I’m trying to create a Random Forest classifier that classifies records with 9 categorical features into 8 classifications. However, in the case that the classifier encounters a combination of the 9 features not contained in the training set, or in the case that the classifier cannot correctly classify a record or records, instead of misclassifying the record, I need the classifier to classify those records as “other” or “unknown”.
I’m currently using the builtin Random Forest Learner and Predictor nodes.
A thought I had initially was to create artificial data for the training set to create this “other” bucket, or to use the confidence rating to make the classification.
How would I go about this?
Maybe you could have a look at this example and test what it would do with your data. You might write your own rule about the Prediction based on the P(x) values. And also see how the Random Forest handles your missing values. You might skip the Python thing in the evaluation.

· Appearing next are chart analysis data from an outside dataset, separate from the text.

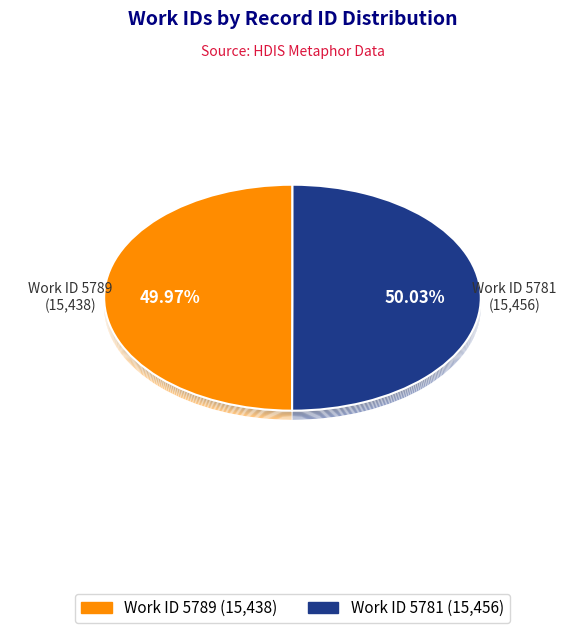

What is the change in value from 5789 to 5781?

+18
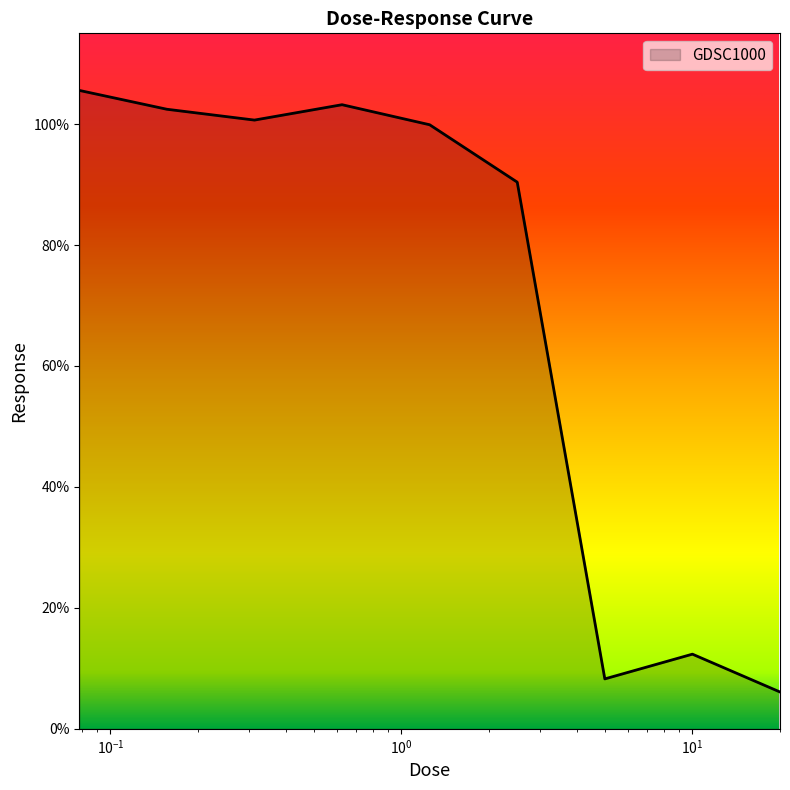

What is the greatest value displayed?

105.6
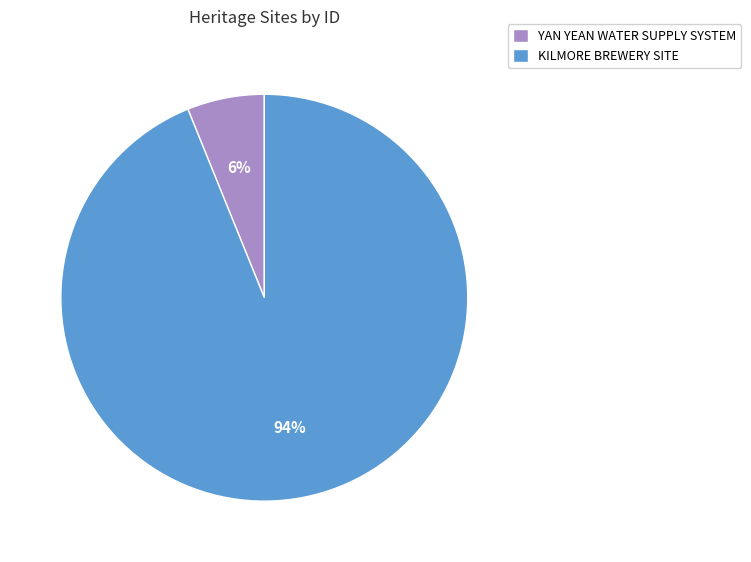

The YAN YEAN WATER SUPPLY SYSTEM slice represents 6% of the pie. True or false?

True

I am always a little bit reluctant with multiple target classifications.
Given you question I have a feeling you lack the understanding what machine learning is and what a Random Forest does.
[quote=“rsel99, post:1, topic:11480, full:true”]or in the case that the classifier cannot correctly classify a record or records, instead of misclassifying the record, I need the classifier to classify those records as “other” or “unknown”.
How to you imagine the classifier would know what the right class is? The whole point of creating it, is that it is unknown and you are making a prediction for which you should know the error rates / performance measures important for your specific application. eg. this is simply not possible and hints that you have some serious misunderstanding going on. (or I completely missed the point).